Votre jeunesse et votre enthousiasme, je sais que vous voulez tout naturellement les mettre au service d'un idéal. Eh bien voici le nôtre : la construction d'un monde libre, tolérant, juste, développé.
Un monde libre. Chaque génération doit lutter avec acharnement pour le respect des droits de l'homme, la construction de l'État de droit, le perfectionnement de la démocratie. Dans tous les pays, il faut y veiller jalousement, quotidiennement, car c'est la clé de la paix civile, de la sécurité, de la justice, du développement, de la confiance internationale. Soyez dans la grande tradition des auteurs de la Déclaration des Droits de l'homme et du citoyen, soyez les croisés de la liberté.
Un monde tolérant. Les certitudes idéologiques, les fanatismes sont les vecteurs de l'oppression et de l'affrontement. Soyez des exemples de dialogue et de respect des autres. La francophonie, à l'écoute des autres cultures, est par vocation un espace de tolérance et d'ouverture au monde.
Un monde plus juste. N'acceptons pas que l'écart entre les plus riches et les plus pauvres continue de se creuser, que l'exclusion et la grande pauvreté demeurent, que des fléaux comme le sida soient combattus au Nord tandis que l'épidémie continue de s'étendre au Sud. Mobilisez-vous, pour que vos pays placent l'exigence de justice au coeur de leur projet, pour que la solidarité francophone joue pleinement.
Un monde mieux développé, pour en finir avec la pauvreté et aussi pour protéger notre planète, les deux vont ensemble.
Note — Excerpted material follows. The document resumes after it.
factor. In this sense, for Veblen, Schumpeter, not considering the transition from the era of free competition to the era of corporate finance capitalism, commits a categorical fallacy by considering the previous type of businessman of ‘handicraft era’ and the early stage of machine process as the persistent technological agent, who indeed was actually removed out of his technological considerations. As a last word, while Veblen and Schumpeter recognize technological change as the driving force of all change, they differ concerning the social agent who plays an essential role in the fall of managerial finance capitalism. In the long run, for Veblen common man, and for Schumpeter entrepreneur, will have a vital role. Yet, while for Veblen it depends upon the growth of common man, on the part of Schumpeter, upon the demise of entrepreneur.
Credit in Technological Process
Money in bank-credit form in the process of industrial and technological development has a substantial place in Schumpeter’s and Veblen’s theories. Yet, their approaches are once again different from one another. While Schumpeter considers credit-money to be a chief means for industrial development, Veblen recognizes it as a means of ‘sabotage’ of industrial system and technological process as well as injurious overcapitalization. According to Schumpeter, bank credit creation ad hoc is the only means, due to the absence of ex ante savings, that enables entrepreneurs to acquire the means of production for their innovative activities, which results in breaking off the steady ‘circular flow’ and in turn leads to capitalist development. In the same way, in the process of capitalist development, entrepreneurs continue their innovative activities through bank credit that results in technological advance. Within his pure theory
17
Qu'il s'agisse de la préservation de la forêt, des océans ou des climats, de la pureté de l'eau ou de l'air, de la conservation de la diversité biologique, l'urgence est là. Sans sacrifier notre croissance, nous devons accepter les disciplines, oublier nos égoïsmes. Des solutions existent : il faut les appliquer. C'est une responsabilité collective, et c'est d'abord votre responsabilité. Vous devez être les gardiens vigilants de la planète, les promoteurs intransigeants du développement durable.
Votre foi dans la francophonie et votre volonté de construire un monde meilleur me réjouissent bien sur, nous réjouissent. Elles démontrent que nous avons raison de nous battre pour ces idéaux et aussi de vous faire confiance. Avec vous, avec votre enthousiasme, votre intelligence, votre imagination aussi, nous pourrons franchir de nouvelles étapes.
Et nous en franchirons à Moncton, j'en suis sûr. Et il nous reviendra à tous, là-bas, de tenir ces promesses que vous avez élaborées, que nous avons faites et qui nous sont communes.